> **Task statement**
Reproduce the listing below with "Latest Trends" switched to "Recent Developments" and every other character left as it is. Leave the pictures out of your answer.

══ Extracted material

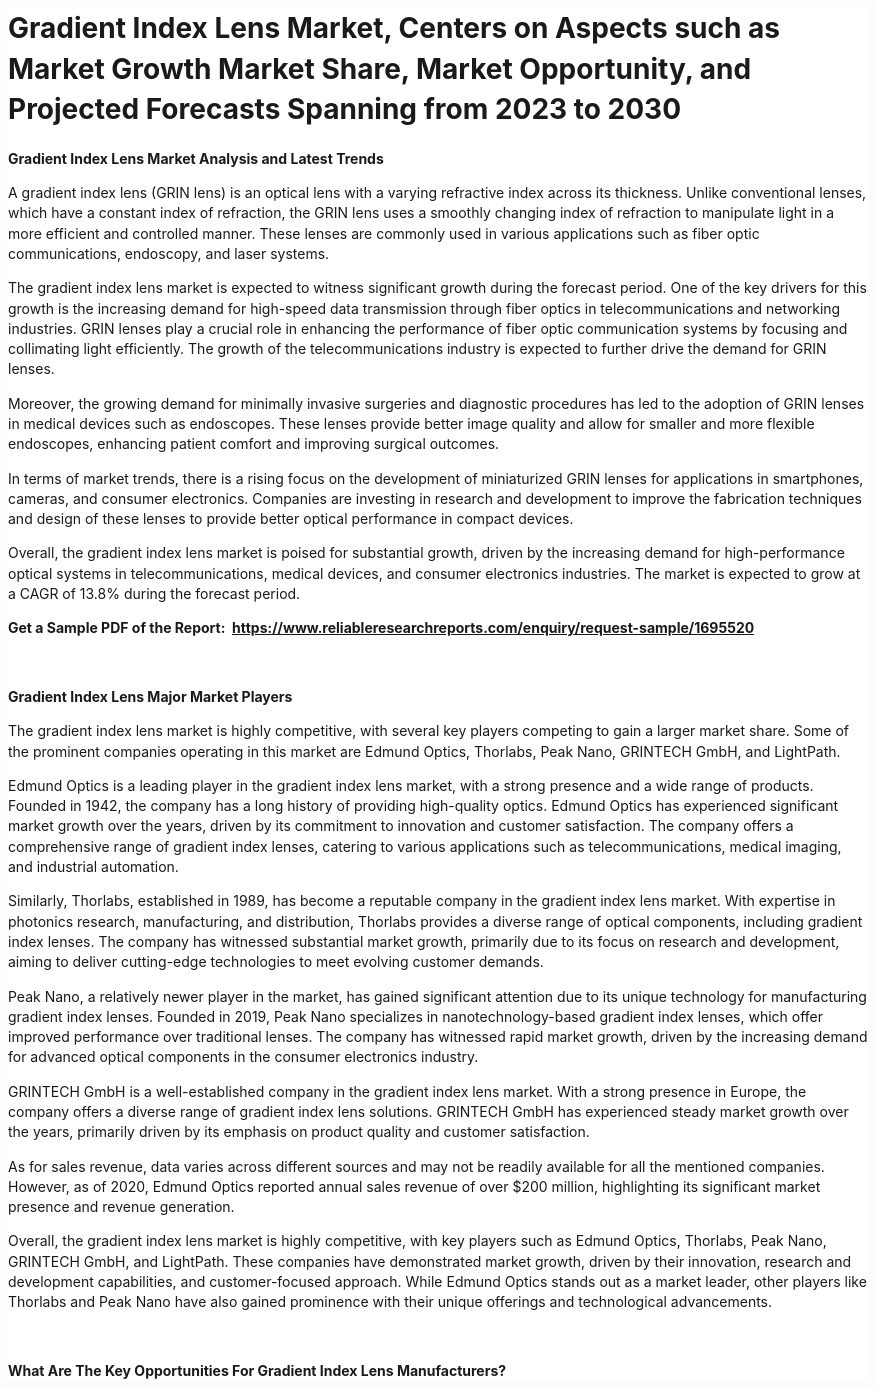 <p><h1>Gradient Index Lens Market, Centers on Aspects such as Market Growth Market Share, Market Opportunity, and Projected Forecasts Spanning from 2023 to 2030</h1></p><p><strong>Gradient Index Lens Market Analysis and Latest Trends</strong></p>
<p><p>A gradient index lens (GRIN lens) is an optical lens with a varying refractive index across its thickness. Unlike conventional lenses, which have a constant index of refraction, the GRIN lens uses a smoothly changing index of refraction to manipulate light in a more efficient and controlled manner. These lenses are commonly used in various applications such as fiber optic communications, endoscopy, and laser systems.</p><p>The gradient index lens market is expected to witness significant growth during the forecast period. One of the key drivers for this growth is the increasing demand for high-speed data transmission through fiber optics in telecommunications and networking industries. GRIN lenses play a crucial role in enhancing the performance of fiber optic communication systems by focusing and collimating light efficiently. The growth of the telecommunications industry is expected to further drive the demand for GRIN lenses.</p><p>Moreover, the growing demand for minimally invasive surgeries and diagnostic procedures has led to the adoption of GRIN lenses in medical devices such as endoscopes. These lenses provide better image quality and allow for smaller and more flexible endoscopes, enhancing patient comfort and improving surgical outcomes.</p><p>In terms of market trends, there is a rising focus on the development of miniaturized GRIN lenses for applications in smartphones, cameras, and consumer electronics. Companies are investing in research and development to improve the fabrication techniques and design of these lenses to provide better optical performance in compact devices.</p><p>Overall, the gradient index lens market is poised for substantial growth, driven by the increasing demand for high-performance optical systems in telecommunications, medical devices, and consumer electronics industries. The market is expected to grow at a CAGR of 13.8% during the forecast period.</p></p>
<p><strong>Get a Sample PDF of the Report:&nbsp; <a href="https://www.reliableresearchreports.com/enquiry/request-sample/1695520">https://www.reliableresearchreports.com/enquiry/request-sample/1695520</a></strong></p>
<p>&nbsp;</p>
<p><strong>Gradient Index Lens Major Market Players</strong></p>
<p><p>The gradient index lens market is highly competitive, with several key players competing to gain a larger market share. Some of the prominent companies operating in this market are Edmund Optics, Thorlabs, Peak Nano, GRINTECH GmbH, and LightPath.</p><p>Edmund Optics is a leading player in the gradient index lens market, with a strong presence and a wide range of products. Founded in 1942, the company has a long history of providing high-quality optics. Edmund Optics has experienced significant market growth over the years, driven by its commitment to innovation and customer satisfaction. The company offers a comprehensive range of gradient index lenses, catering to various applications such as telecommunications, medical imaging, and industrial automation.</p><p>Similarly, Thorlabs, established in 1989, has become a reputable company in the gradient index lens market. With expertise in photonics research, manufacturing, and distribution, Thorlabs provides a diverse range of optical components, including gradient index lenses. The company has witnessed substantial market growth, primarily due to its focus on research and development, aiming to deliver cutting-edge technologies to meet evolving customer demands.</p><p>Peak Nano, a relatively newer player in the market, has gained significant attention due to its unique technology for manufacturing gradient index lenses. Founded in 2019, Peak Nano specializes in nanotechnology-based gradient index lenses, which offer improved performance over traditional lenses. The company has witnessed rapid market growth, driven by the increasing demand for advanced optical components in the consumer electronics industry.</p><p>GRINTECH GmbH is a well-established company in the gradient index lens market. With a strong presence in Europe, the company offers a diverse range of gradient index lens solutions. GRINTECH GmbH has experienced steady market growth over the years, primarily driven by its emphasis on product quality and customer satisfaction.</p><p>As for sales revenue, data varies across different sources and may not be readily available for all the mentioned companies. However, as of 2020, Edmund Optics reported annual sales revenue of over $200 million, highlighting its significant market presence and revenue generation.</p><p>Overall, the gradient index lens market is highly competitive, with key players such as Edmund Optics, Thorlabs, Peak Nano, GRINTECH GmbH, and LightPath. These companies have demonstrated market growth, driven by their innovation, research and development capabilities, and customer-focused approach. While Edmund Optics stands out as a market leader, other players like Thorlabs and Peak Nano have also gained prominence with their unique offerings and technological advancements.</p></p>
<p>&nbsp;</p>
<p><strong>What Are The Key Opportunities For Gradient Index Lens Manufacturers?</strong></p>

════

> **Response to the task**
 <p><h1>Gradient Index Lens Market, Centers on Aspects such as Market Growth Market Share, Market Opportunity, and Projected Forecasts Spanning from 2023 to 2030</h1></p><p><strong>Gradient Index Lens Market Analysis and Recent Developments</strong></p>
<p><p>A gradient index lens (GRIN lens) is an optical lens with a varying refractive index across its thickness. Unlike conventional lenses, which have a constant index of refraction, the GRIN lens uses a smoothly changing index of refraction to manipulate light in a more efficient and controlled manner. These lenses are commonly used in various applications such as fiber optic communications, endoscopy, and laser systems.</p><p>The gradient index lens market is expected to witness significant growth during the forecast period. One of the key drivers for this growth is the increasing demand for high-speed data transmission through fiber optics in telecommunications and networking industries. GRIN lenses play a crucial role in enhancing the performance of fiber optic communication systems by focusing and collimating light efficiently. The growth of the telecommunications industry is expected to further drive the demand for GRIN lenses.</p><p>Moreover, the growing demand for minimally invasive surgeries and diagnostic procedures has led to the adoption of GRIN lenses in medical devices such as endoscopes. These lenses provide better image quality and allow for smaller and more flexible endoscopes, enhancing patient comfort and improving surgical outcomes.</p><p>In terms of market trends, there is a rising focus on the development of miniaturized GRIN lenses for applications in smartphones, cameras, and consumer electronics. Companies are investing in research and development to improve the fabrication techniques and design of these lenses to provide better optical performance in compact devices.</p><p>Overall, the gradient index lens market is poised for substantial growth, driven by the increasing demand for high-performance optical systems in telecommunications, medical devices, and consumer electronics industries. The market is expected to grow at a CAGR of 13.8% during the forecast period.</p></p>
<p><strong>Get a Sample PDF of the Report:&nbsp; <a href="https://www.reliableresearchreports.com/enquiry/request-sample/1695520">https://www.reliableresearchreports.com/enquiry/request-sample/1695520</a></strong></p>
<p>&nbsp;</p>
<p><strong>Gradient Index Lens Major Market Players</strong></p>
<p><p>The gradient index lens market is highly competitive, with several key players competing to gain a larger market share. Some of the prominent companies operating in this market are Edmund Optics, Thorlabs, Peak Nano, GRINTECH GmbH, and LightPath.</p><p>Edmund Optics is a leading player in the gradient index lens market, with a strong presence and a wide range of products. Founded in 1942, the company has a long history of providing high-quality optics. Edmund Optics has experienced significant market growth over the years, driven by its commitment to innovation and customer satisfaction. The company offers a comprehensive range of gradient index lenses, catering to various applications such as telecommunications, medical imaging, and industrial automation.</p><p>Similarly, Thorlabs, established in 1989, has become a reputable company in the gradient index lens market. With expertise in photonics research, manufacturing, and distribution, Thorlabs provides a diverse range of optical components, including gradient index lenses. The company has witnessed substantial market growth, primarily due to its focus on research and development, aiming to deliver cutting-edge technologies to meet evolving customer demands.</p><p>Peak Nano, a relatively newer player in the market, has gained significant attention due to its unique technology for manufacturing gradient index lenses. Founded in 2019, Peak Nano specializes in nanotechnology-based gradient index lenses, which offer improved performance over traditional lenses. The company has witnessed rapid market growth, driven by the increasing demand for advanced optical components in the consumer electronics industry.</p><p>GRINTECH GmbH is a well-established company in the gradient index lens market. With a strong presence in Europe, the company offers a diverse range of gradient index lens solutions. GRINTECH GmbH has experienced steady market growth over the years, primarily driven by its emphasis on product quality and customer satisfaction.</p><p>As for sales revenue, data varies across different sources and may not be readily available for all the mentioned companies. However, as of 2020, Edmund Optics reported annual sales revenue of over $200 million, highlighting its significant market presence and revenue generation.</p><p>Overall, the gradient index lens market is highly competitive, with key players such as Edmund Optics, Thorlabs, Peak Nano, GRINTECH GmbH, and LightPath. These companies have demonstrated market growth, driven by their innovation, research and development capabilities, and customer-focused approach. While Edmund Optics stands out as a market leader, other players like Thorlabs and Peak Nano have also gained prominence with their unique offerings and technological advancements.</p></p>
<p>&nbsp;</p>
<p><strong>What Are The Key Opportunities For Gradient Index Lens Manufacturers?</strong></p>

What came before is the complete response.